One has to be careful. There is no longer a clear meaning for "the map that takes a tableau window index to the tableau window contents", since there are multiple valid tableaus. Perhaps that's okay; perhaps we can allow for "multivalued functions". But still, there isn't a clear meaning for "this map is computable in $NEXP$ and hence in $P/poly$". The reason is, the usual meaning of an NTM computing a function is that some branches reject, and the ones that accept output valid answers. Such a model indeed computes a multi-valued function. However since it's not a decision problem (a language), it's not clear how we can get anything out of the assumption $NEXP \subseteq P/\poly$.

One way around this, as Or suggested, would be to make everything single-valued by looking at the lexicographically least accepting tableaus. Unfortunately, as we saw on Homework 2, this lexicographically least satisfying assignments characterize the lass $P^{NP}$, not $NP$. All is not lost, though; a paper of Bourke uses such ideas to show $EXP^{NP[t(n)]} \subseteq P/poly \Rightarrow EXP^{NP[t(n)]} = MA$ (where the notation indicates that the $EXP$ machine makes $t(n)$ queries to the oracle). This is related to Buhrman and Homer's old extension of Karp-Lipton: $EXP^{NP} \subseteq P/poly \Rightarrow EXP^{NP} = \Sigma_2$.

Lecture 22

In this lecture we covered "derandomization implies circuit lower bounds" topics. In particular, we saw:

Kannan's Theorem, $\Sigma_2$ doesn't have fixed-polynomial size circuits.

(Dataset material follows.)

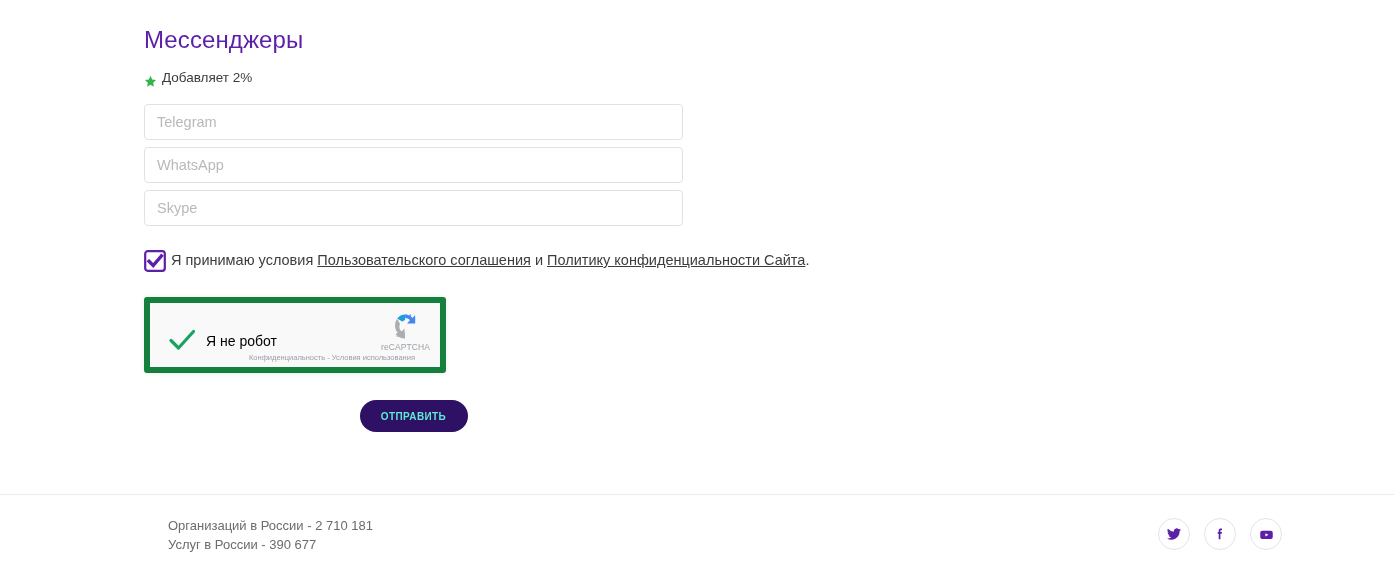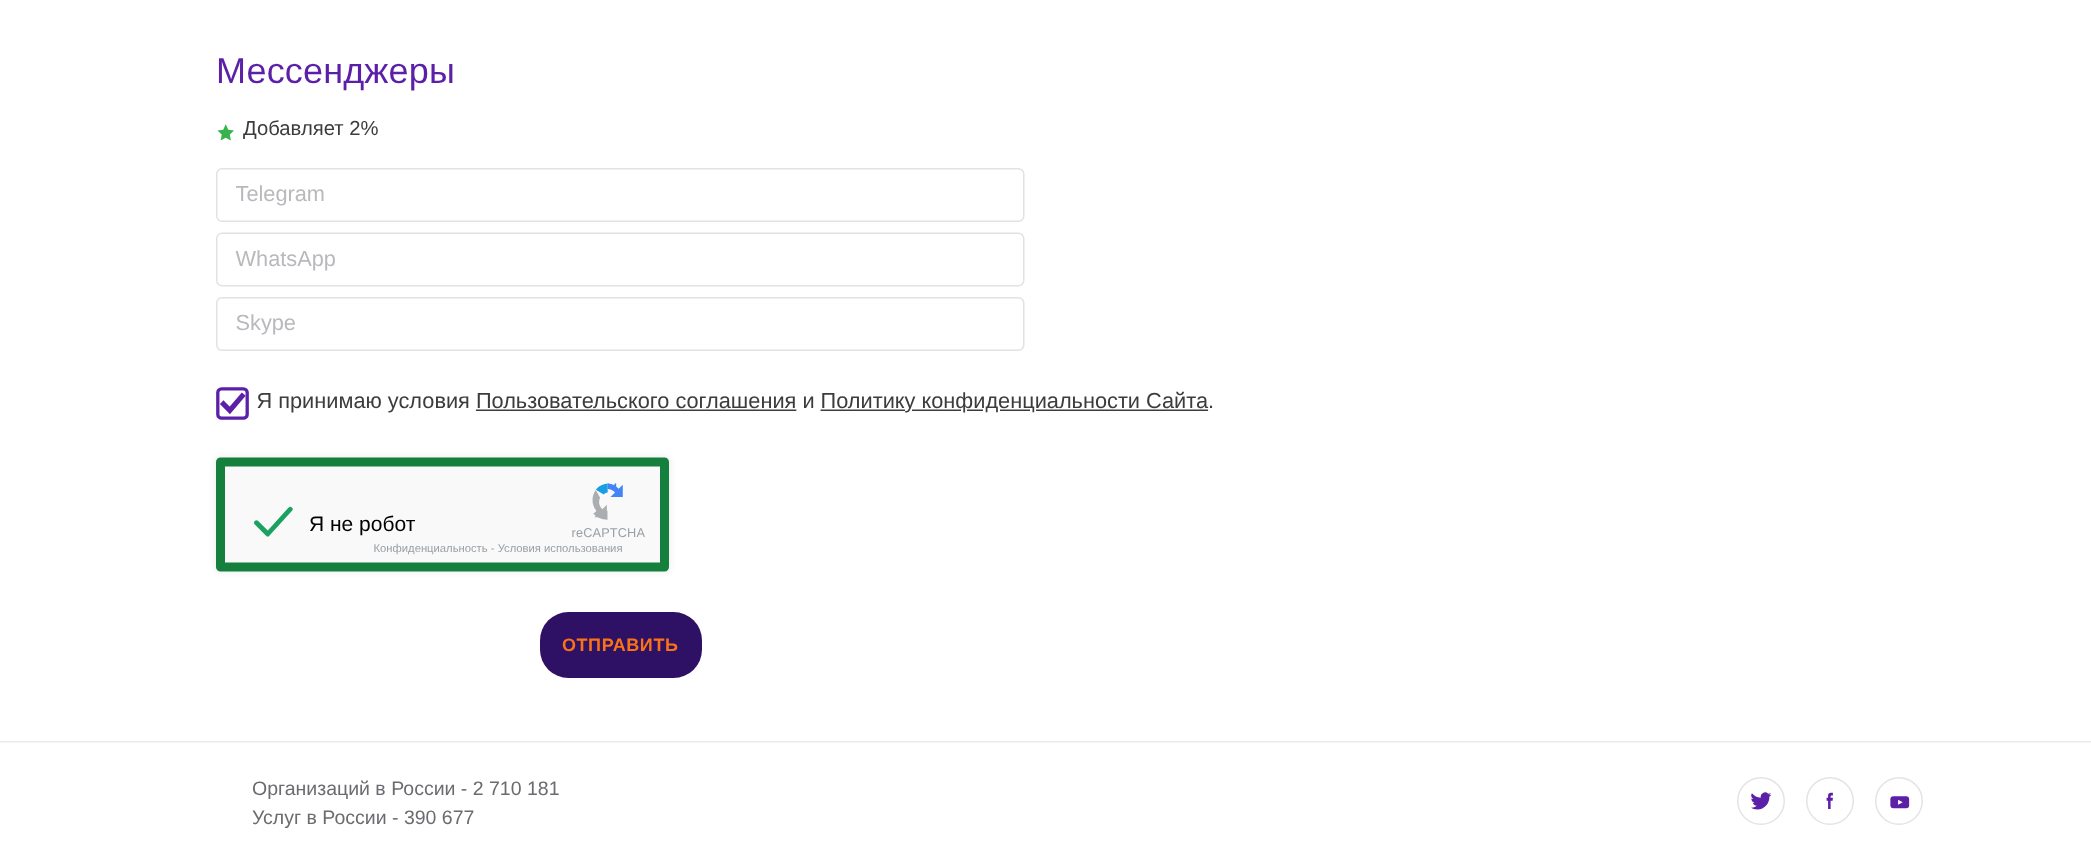"Мессенджеры" .section-title { padding-top: 34px -> 26px }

The Babai-Fortnow-Lund Theorem, $EXP \subseteq P/poly \Rightarrow EXP = MA$, and its consequences: $MA$-$EXP$ does not have polynomial size circuits, derandomizing $MA$ to $NP$ implies showing $NEXP$ does not have polynomial size circuits.

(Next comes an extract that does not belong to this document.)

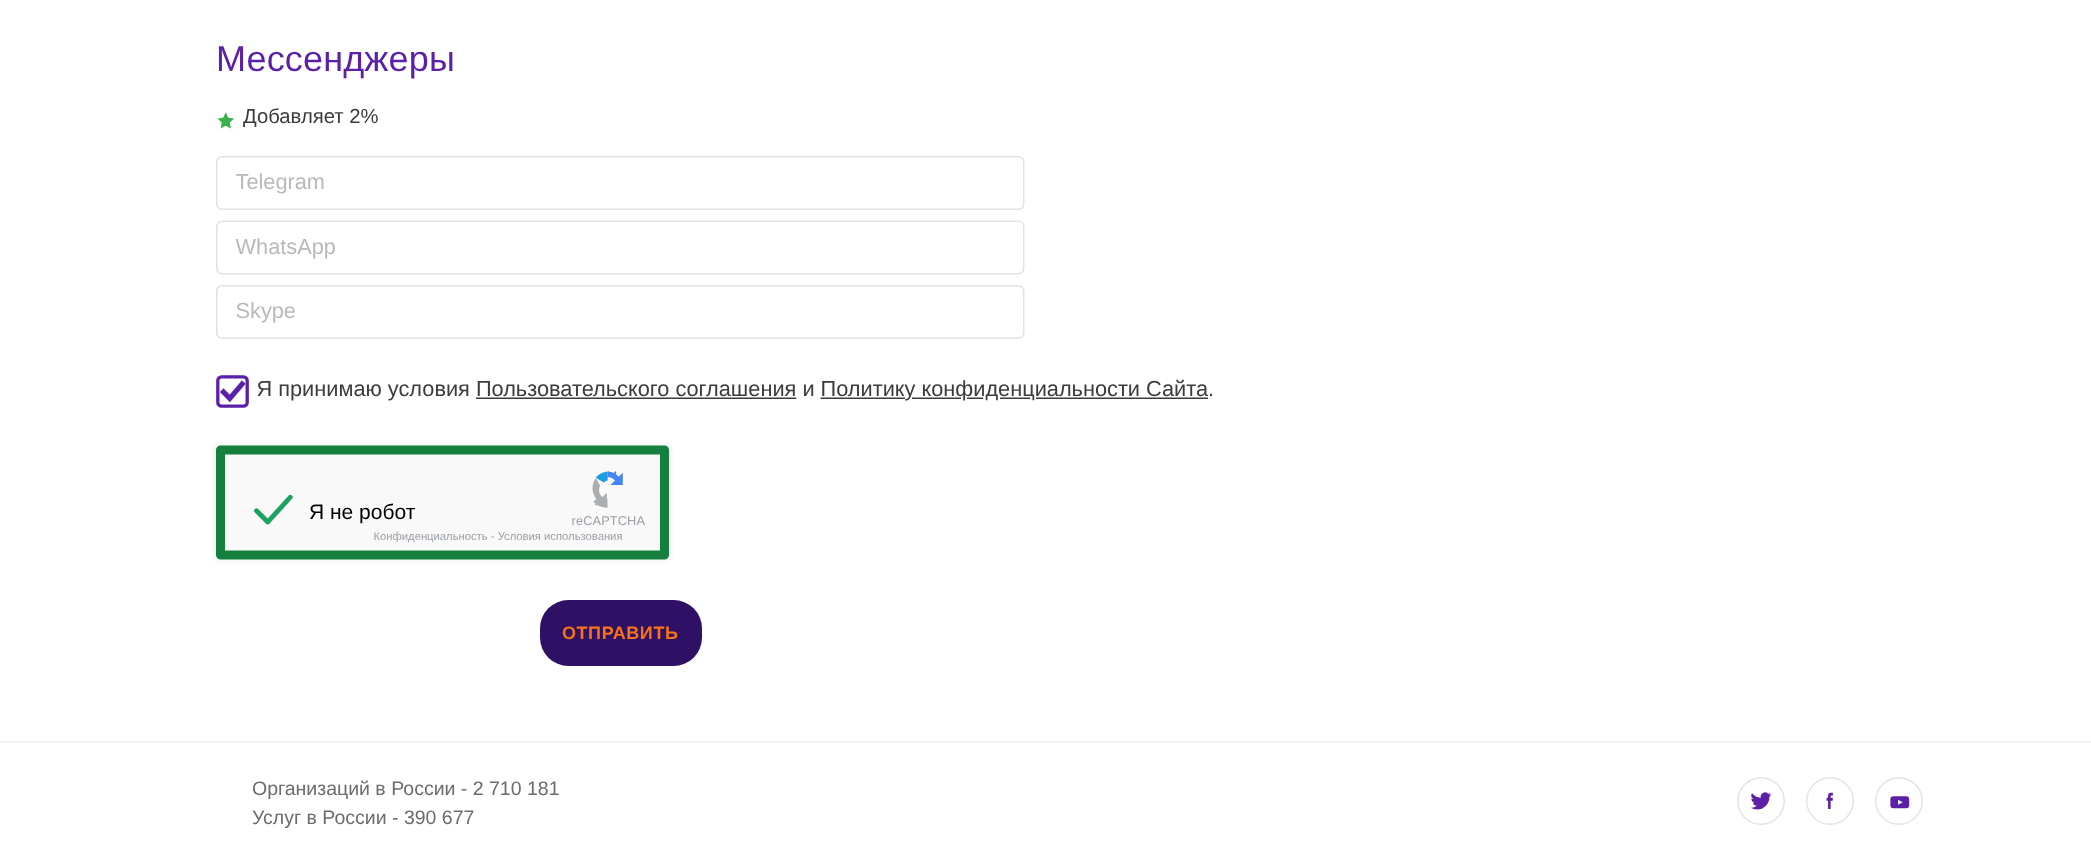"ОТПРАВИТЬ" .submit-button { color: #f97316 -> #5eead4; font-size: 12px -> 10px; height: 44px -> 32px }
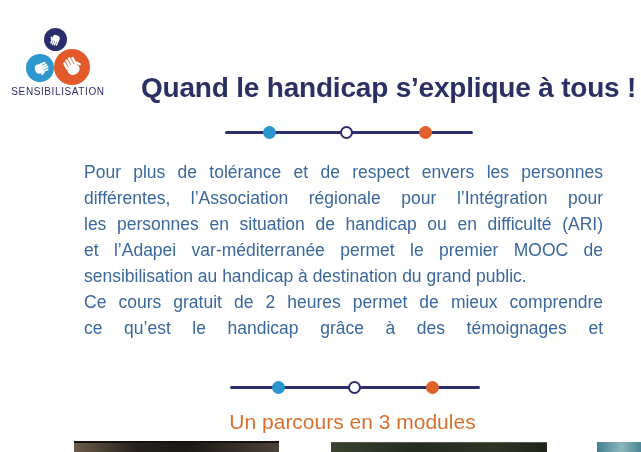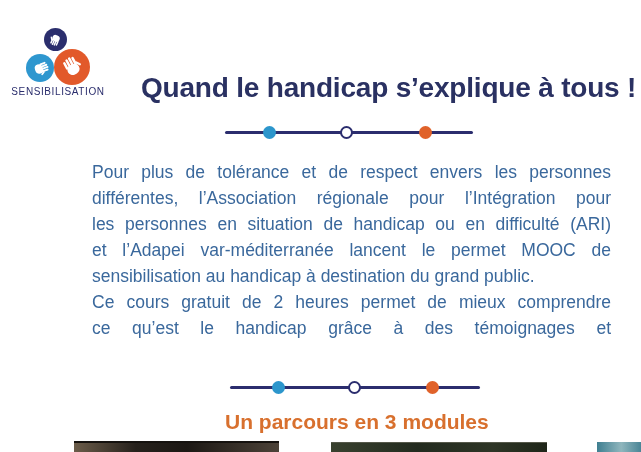"Pour plus de tolérance et" .body-block { left: 92px -> 84px }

Most of the Impagliazzo-Kabanets-Wigderson Theorem, $NEXP \subseteq P/poly \Rightarrow NEXP = EXP$ (and indeed $NEXP = MA$), along with Kabanets's "easy witness method". The remainder will be proved next time.

Homework 5

Homework 5 is posted, due in 2 weeks as usual. It's long! Start early.

Thursday, April 2, 2009

Lecture 21

Today we saw the completion of Sudan-Trevisan-Vadhan's proof of the Impagliazzo-Wigderson Theorem: if there is a positive $\epsilon > 0$ such that $E$ contains a language not in $SIZE(2^{\epsilon n})$, then $P = BPP$. This included Sudan's algorithm for list-decoding Reed-Solomon codes.